Vou a Paris pedir pessoalmente para Claude Monet lhe pintar um sorriso impressionista. Hei de percorrer Ipanema até que Vinícius de Moraes lhe escreva um sorriso-soneto como era o seu, livre de qualquer métrica? Será que Mikhail Baryshnikov lhe ensinaria a sorrir na ponta dos pés? Quem sabe Tom Jobim não tenha um sorriso-canção inédito entre as teclas de seu piano. Com sorte, Mario Lago, vai lhe dizer como encenar um riso farto, capaz de convencer sua alma do estado de uma pseudofelicidade.

Vou lhe roubar o sorriso espontâneo de uma criança. Vou colocar em seu rosto o sorriso inocente, colorido de esperança, de uma dessas mocinhas românticas. Vou lhe trazer o sorriso venenoso das serpentes. Vou encomendar para um feiticeiro um sorriso de cura para sobrepor a tristeza da sua boca. Vou lhe oferecer o sorriso em falsete dos malandros. Vou lhe presentear com o sorriso solto dos loucos. Vou lhe propor o sorriso molhado dos anjos que se banham sob uma chuva de estrelas.
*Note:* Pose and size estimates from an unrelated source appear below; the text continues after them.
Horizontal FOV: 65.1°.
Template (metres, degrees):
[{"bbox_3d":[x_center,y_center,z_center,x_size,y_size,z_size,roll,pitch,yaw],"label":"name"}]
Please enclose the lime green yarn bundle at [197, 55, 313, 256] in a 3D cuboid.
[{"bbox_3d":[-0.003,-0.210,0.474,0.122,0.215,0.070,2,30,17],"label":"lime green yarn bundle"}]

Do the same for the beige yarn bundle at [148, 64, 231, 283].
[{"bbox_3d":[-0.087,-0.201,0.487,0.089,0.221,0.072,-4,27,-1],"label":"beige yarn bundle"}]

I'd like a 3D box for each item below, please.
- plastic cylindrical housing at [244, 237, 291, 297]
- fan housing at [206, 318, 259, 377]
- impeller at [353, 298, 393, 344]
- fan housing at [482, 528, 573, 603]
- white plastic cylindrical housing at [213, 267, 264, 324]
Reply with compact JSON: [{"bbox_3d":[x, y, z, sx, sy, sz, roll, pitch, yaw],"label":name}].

De uma forma ou de outra, quero sorrisos em seus lábios, em seus olhos, em suas mãos, em seus seios, em suas costas, em seus pés. Quero ver seu trabalho, seus passos, seus sentidos, seu sexo, seus plexos abrirem intensos sorrisos. Quero vê-la com sorrisos gritando, explodindo, cantando, sonhando... Sorrisos abstratos e sorrisos concretos. Sorrisos de ar, de fogo, de água e de terra. Sorrisos elementares e complementares. Sorrisos em perspectiva, forjados por engenheiros, arquitetos e mestres de obra.

Quero sorrisos de santo e de orixá. Quero sorrisos nus e arrastando mantos. Quero sorrisos hemorrágicos e coagulados. Quero sorrisos em película, em cetim, em papel reciclado. Quero sorrisos fonéticos e geométricos. Quero sorrisos expostos e proibidos. Quero sorrisos de senos, cossenos e obscenos. Quero sorrisos peregrinos, mensageiros de destinos. Quero sorrisos cirúrgicos e de improviso. Quero sorrisos navegantes e piratas. Quero sorrisos escafandristas e astronautas.
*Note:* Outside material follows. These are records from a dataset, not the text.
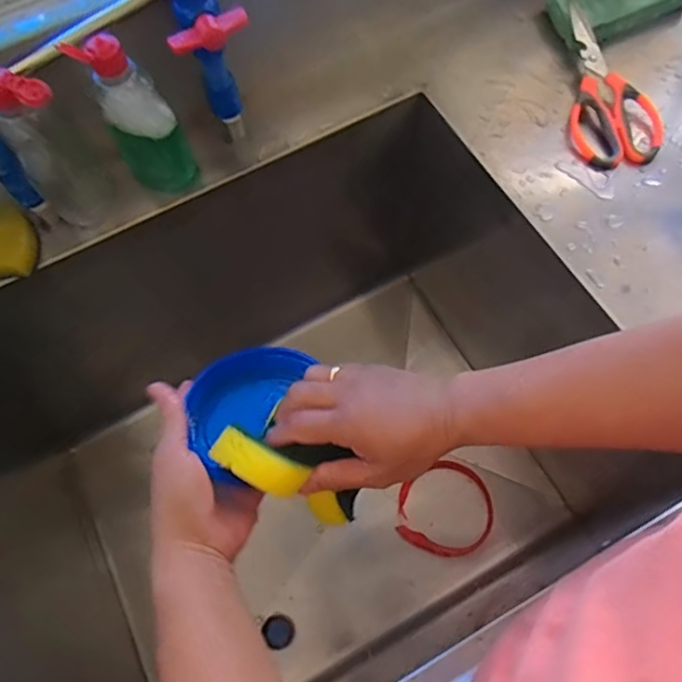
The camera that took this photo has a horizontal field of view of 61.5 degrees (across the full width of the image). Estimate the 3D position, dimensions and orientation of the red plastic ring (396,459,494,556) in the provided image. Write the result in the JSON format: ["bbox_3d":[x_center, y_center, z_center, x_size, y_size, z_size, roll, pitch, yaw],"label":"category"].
[{"bbox_3d":[0.147,0.231,0.797,0.131,0.026,0.127,-1,67,3],"label":"red plastic ring"}]

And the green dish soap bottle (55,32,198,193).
[{"bbox_3d":[-0.179,-0.196,0.513,0.064,0.162,0.045,-25,68,-7],"label":"green dish soap bottle"}]

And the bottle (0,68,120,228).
[{"bbox_3d":[-0.255,-0.168,0.511,0.058,0.165,0.051,-35,69,-11],"label":"bottle"}]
Preciso devolver o sorriso que perdeu. Que perdeu num canto da noite, numa boca de lobo, numa dobra da rua, num banco de praça, num lenço de papel, num vento leste. Não há de poder continuar assim com esse vazio na expressão. Falta-lhe o sorriso, que hei de providenciar de uma forma ou de outra, independentemente dos custos financeiros, espirituais, morais. Hei de perturbar deuses e demônios, luz e sombra, prazer e dor até conseguir recuperar, reconstruir, libertar seu sorriso.